----- Lectura -----

Aunque la xenofobia aparece en muchas sociedades, y en diversos momentos históricos, en nuestro caso hay una impronta que procede del trujillismo, específicamente el antihaitianismo.
En torno al antihaitianismo se ha gestado en nuestro país una patología social muy grave que le ha dado al racismo una suerte de consenso en casi todas las clases sociales. Donde uno menos lo espera surgen juicios y propuestas inspiradas en criterios raciales, llegando incluso a concepciones criminales en el trato a los emigrantes haitianos que viven con nosotros.
Vergüenza debemos sentir como sociedad cuando un tema como el caso de las mujeres haitianas que vienen a dar a luz en nuestro país es considerado como un grave daño a nuestro presupuesto. Si lo comparamos con todos los recursos que se han robado dominicanos y dominicanas con acceso a los fondos públicos, la diferencia es bochornosa.

-----

#### [Consigna A]
Indique si cada una de estas afirmaciones coincide con la lectura y respalde cada respuesta, sí o no, con la cita literal que lo decide: (i) el antihaitianismo procede del trujillismo; (ii) el racismo se limita a las clases sociales más pobres; (iii) la xenofobia es exclusiva de la sociedad dominicana.
#### [Consigna B]
Resuma la lectura en dos oraciones.
#### [Consigna C]
Duplique el fragmento de la lectura que se abre con las palabras que contienen "Aunque la xenofobia" y se cierra con "específicamente el antihaitianismo.".
Para responder, apóyese únicamente en la lectura.

----- Filas del conjunto -----

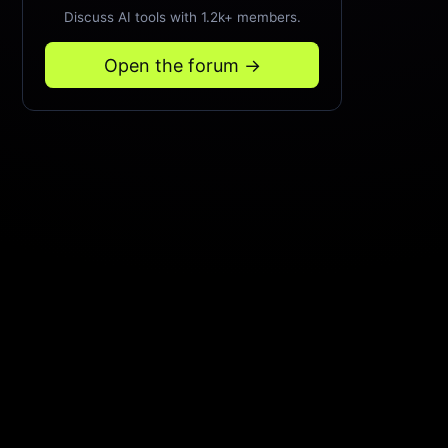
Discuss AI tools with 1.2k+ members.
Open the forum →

-----
----- Filas del conjunto -----

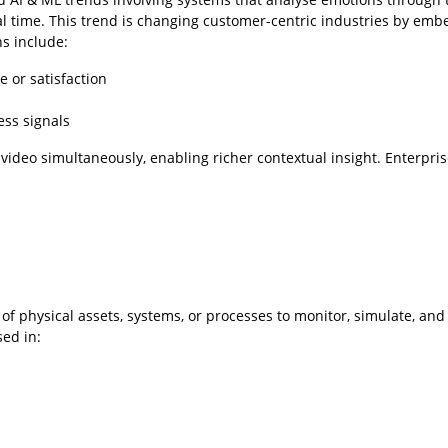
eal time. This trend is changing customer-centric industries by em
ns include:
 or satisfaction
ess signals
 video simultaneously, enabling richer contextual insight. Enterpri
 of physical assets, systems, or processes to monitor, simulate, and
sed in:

-----
----- Filas del conjunto -----

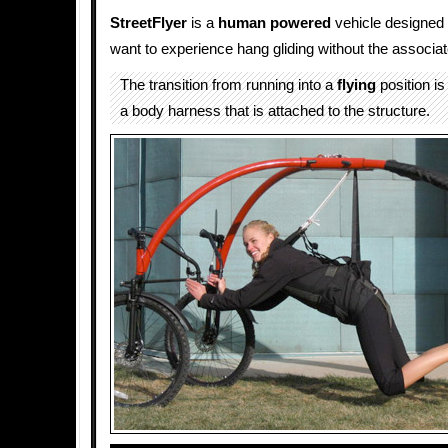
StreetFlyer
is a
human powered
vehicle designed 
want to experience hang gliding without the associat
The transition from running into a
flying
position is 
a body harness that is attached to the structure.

-----

#### [Respuesta A]
(i) Sí: "en nuestro caso hay una impronta que procede del trujillismo, específicamente el antihaitianismo".
(ii) No: "le ha dado al racismo una suerte de consenso en casi todas las clases sociales".
(iii) No: "Aunque la xenofobia aparece en muchas sociedades, y en diversos momentos históricos".

#### [Respuesta B]
El antihaitianismo, impronta del trujillismo, ha gestado en el país una grave patología social que da al racismo una suerte de consenso en casi todas las clases sociales y llega incluso a concepciones criminales en el trato a los emigrantes haitianos. Debería avergonzar que se considere un grave daño al presupuesto el caso de las haitianas que vienen a dar a luz al país, pues la diferencia con los recursos públicos robados por dominicanos y dominicanas es bochornosa.

#### [Respuesta C]
Aunque la xenofobia aparece en muchas sociedades, y en diversos momentos históricos, en nuestro caso hay una impronta que procede del trujillismo, específicamente el antihaitianismo.